Greyhound racing

Remember those state government pledges to better protect greyhounds in the wake of 2015 revelations of a brutal, corrupt industry? They’ve been all but abandoned. The industry continues to slaughter large numbers of dogs and revel in millions of dollars in taxpayer handouts.

According to data collected from the racing industry by the Coalition for the Protection of Greyhounds (CPG), 12 dogs have already been killed in races across the country in the first half of January alone. These deaths are a result of the dogs incurring racing injuries — many of them treatable — despite a taxpayer-funded rebate scheme designed to fund injury treatment.

Victoria is the centre of this carnage, with five dogs killed after racing accidents this year already. This is despite the Andrews government purporting to have introduced a code of practice in the industry from January 1, backed by a million dollar handout to the industry.
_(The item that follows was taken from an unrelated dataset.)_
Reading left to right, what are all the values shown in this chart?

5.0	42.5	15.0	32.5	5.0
However, racing minister Martin Pakula is keener to spruik the “$11.5 million in grants to the greyhound racing industry” he has provided since late 2014 to expand the industry, and played down recent sickening revelations of more scandals in Victoria.
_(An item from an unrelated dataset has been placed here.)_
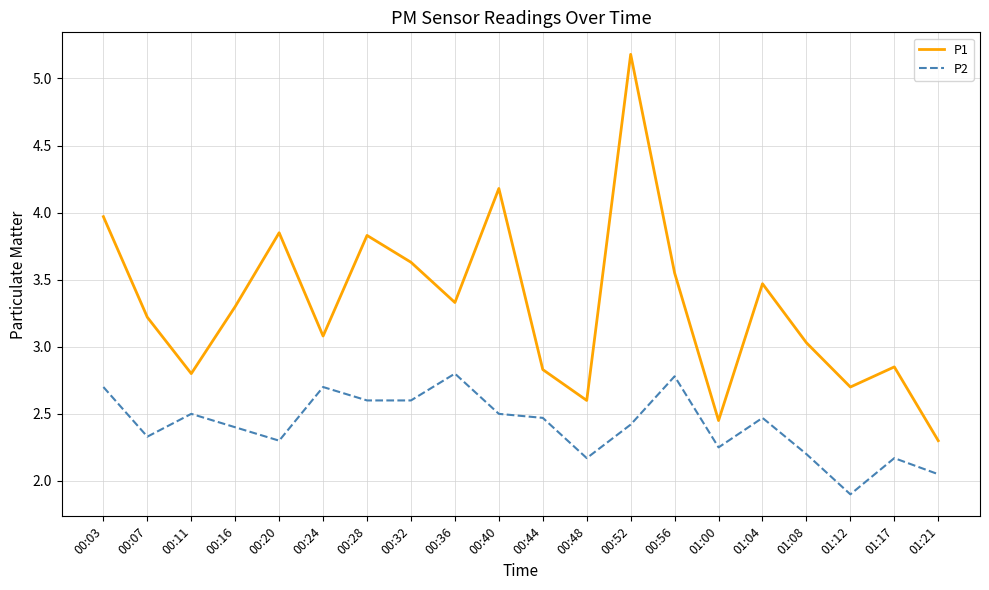

What position from the left is 00:20?

5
The attitude of the Victorian industry to the casual euthanising of injured dogs is reflected in the fact that the industry body, Greyhound Racing Victoria, cheerfully describes dogs that have been killed for incurring injuries as “retired”.

Latinize, a dog killed on January 8 in Ballarat after fracturing her radius, is “retired” according to GRV. Ditto Bakali Jet, killed the same day at the same meeting for suffering a fractured radius.

The death toll is almost as great in Queensland, where four dogs have been killed so far this month.

The Queensland government also likes to talk of its handouts to the greyhound racing industry — it recently boasted of funding a $39 million track that would be the “nation’s most advanced”.

This government has at least accepted the extensive research which shows dog injuries can be significantly reduced by using straighter tracks; however the evidence of how restriction of racing numbers to six reduces injuries has been steadfastly ignored.

In NSW, where a dog was killed on January 3 in Wagga Wagga after breaking its neck, the backdown of the NSW government from Mike Baird’s initial ban on greyhound racing is now almost complete. As part of Baird’s cave-in to the industry, its far-right media supporters and a cynical Labor opposition, Baird promised “whole of life” dog management to track racing dogs and their ownership.

The so-called Greyhound Welfare and Integrity Commission (GWIC), which took over greyhound welfare in 2018, in turn promised that “a whole of life-cycle tracking system for greyhounds will also be developed”. In its strategic plan, the commission committed to “introducing whole-of-life monitoring to identify welfare risks across the greyhound life cycle and support compliance”.

But it turns out that the body charged with protecting the welfare of greyhounds in NSW think dogs’ lives end when their trainers dispose of them.

Last October, GWIC added the caveat that “greyhounds that retire and are re-homed with a non-industry participant will not be included on the register. New owners will be responsible for registering these animals on the companion animals register.”

That means that greyhound racing owners can simply sell, or give, their dogs to a third party as a “companion animal” and the poor dog will vanish from even this limited attempt to monitor its welfare.

GWIC has thus opened up a perfect mechanism for dog disposal for the greyhound racing industry, which slaughters thousands of unwanted racing animals a year while making a pro forma attempt to re-home a few hundred.

When the NSW Animal Justice Party’s MLC Mark Pearson asked about how this squared with the government’s commitment to whole of life monitoring, he received a nonsensical non-answer from the government that GWIC is committed to whole-of-life tracking.

The NSW government’s real priorities instead are reflected in its pride that it is now funding the world’s richest dog race.

The CPG says if governments won’t ban racing, they can at least cut the huge death toll from owners eager to kill dogs sustaining treatable injuries. CPG’s Dennis Anderson says:

If they won’t ban greyhound racing, governments must implement transparent whole-of-life tracking, so greyhounds can’t be ‘disappeared’ anymore. They must implement funding for greyhound rescues and sanctuaries, so wastage is not an issue, as well reduce breeding. They must increase penalties for greyhound cruelty and they must make tracks safer.

Based on the first weeks of 2020, it seems like governments couldn’t care less.